Finalmente, tive coragem. Publiquei meus textos. Todos aqueles por anos calados no meu HD saltitaram pelo www, para poderem ser criticados e ridicularizados. Haviam sido lidos por amigos da mais alta intimidade que talvez silenciaram um riso de desdêm. Agora estão aí jogados às piranhas, para o apetite coletivo. Não temo mais o embaraço...

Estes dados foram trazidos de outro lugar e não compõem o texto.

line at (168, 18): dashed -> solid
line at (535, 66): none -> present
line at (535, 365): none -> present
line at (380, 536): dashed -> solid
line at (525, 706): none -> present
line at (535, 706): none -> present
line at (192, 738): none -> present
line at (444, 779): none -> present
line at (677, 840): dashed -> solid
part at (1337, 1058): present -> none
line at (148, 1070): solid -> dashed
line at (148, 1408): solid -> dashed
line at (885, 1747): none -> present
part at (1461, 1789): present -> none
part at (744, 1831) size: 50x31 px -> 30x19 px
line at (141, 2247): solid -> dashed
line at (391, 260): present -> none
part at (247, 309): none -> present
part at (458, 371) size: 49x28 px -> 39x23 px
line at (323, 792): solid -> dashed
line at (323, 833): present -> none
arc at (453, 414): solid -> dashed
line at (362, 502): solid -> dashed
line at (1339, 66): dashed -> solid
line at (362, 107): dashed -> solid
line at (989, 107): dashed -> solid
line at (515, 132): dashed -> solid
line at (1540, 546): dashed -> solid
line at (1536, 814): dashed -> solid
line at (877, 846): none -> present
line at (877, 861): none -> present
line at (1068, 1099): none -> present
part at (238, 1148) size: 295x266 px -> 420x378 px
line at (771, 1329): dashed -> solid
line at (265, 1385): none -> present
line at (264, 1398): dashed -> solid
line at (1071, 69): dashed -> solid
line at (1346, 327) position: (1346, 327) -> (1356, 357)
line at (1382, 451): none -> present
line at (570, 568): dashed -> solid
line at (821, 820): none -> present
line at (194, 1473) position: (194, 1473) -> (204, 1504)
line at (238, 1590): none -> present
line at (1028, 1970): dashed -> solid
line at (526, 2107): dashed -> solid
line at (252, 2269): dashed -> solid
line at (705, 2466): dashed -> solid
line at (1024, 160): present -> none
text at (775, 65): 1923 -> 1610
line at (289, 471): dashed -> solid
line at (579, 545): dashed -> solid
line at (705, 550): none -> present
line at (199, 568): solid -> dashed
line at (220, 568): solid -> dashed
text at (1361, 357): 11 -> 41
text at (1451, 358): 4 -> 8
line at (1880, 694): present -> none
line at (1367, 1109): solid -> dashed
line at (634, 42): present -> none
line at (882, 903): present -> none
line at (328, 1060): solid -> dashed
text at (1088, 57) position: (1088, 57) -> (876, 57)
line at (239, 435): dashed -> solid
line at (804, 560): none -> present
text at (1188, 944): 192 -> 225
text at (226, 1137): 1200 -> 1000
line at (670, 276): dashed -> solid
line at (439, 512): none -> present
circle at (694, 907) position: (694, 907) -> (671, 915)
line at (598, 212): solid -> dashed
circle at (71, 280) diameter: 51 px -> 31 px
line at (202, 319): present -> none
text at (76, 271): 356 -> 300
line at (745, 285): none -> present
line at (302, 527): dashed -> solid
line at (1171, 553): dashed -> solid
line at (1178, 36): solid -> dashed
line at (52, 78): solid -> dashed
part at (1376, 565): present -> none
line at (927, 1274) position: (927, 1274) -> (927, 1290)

terça-feira, 22 de março de 2011

Desajustes

Sorriso lânguido, olhar atônito, crepitações de maxilares frenéticos, quebra do silêncio mórbido!
Sussurros loucos que induzem ao êxtase antiético. Gritos que levam ao gemido de voz falha.
Luzes a piscar incessantemente. Arco-íris de desejos. O pote de ouro, a anfetamina dos sãos. Minutos são séculos de prazer intenso. Parar é perder eternidades de copos, drogas e flashes. Ela vibra com timbre das gargantas roucas, pula fora da sintonia musical. Segue a lógica do seu cérebro disléxico, ilógico. Talvez aqueles fossem os últimos minutos. Líquidos no sangue fluem. Overdose de fluidos. Mas quando suturas tempo-parientais se rompem, idéias se soltam, pensamentos escorrem e perde-se a coerência. Tempo? Resposta vazia que faz da lembrança uma ironia medíocre. Conceitos são imposições complexas e abstratas de uma sociedade de tais membros que querem viver a concretude de goles, de corpos. Olhos coesos talvez situassem o passado num virar de olhos na madrugada. Vissem que o futuro não é nada além de segundos previsíveis de novos balanços, cheiradas, frevos psicóticos. E o presente eram estruturas anatômicas mescladas e amorfas, perdidas num lapso de luz. Ela era parte do todo, perderá a individualidade em alguma seringa.  Pulou, cheirou, gozou, bebeu e caiu. Foi pisoteada a noite inteira.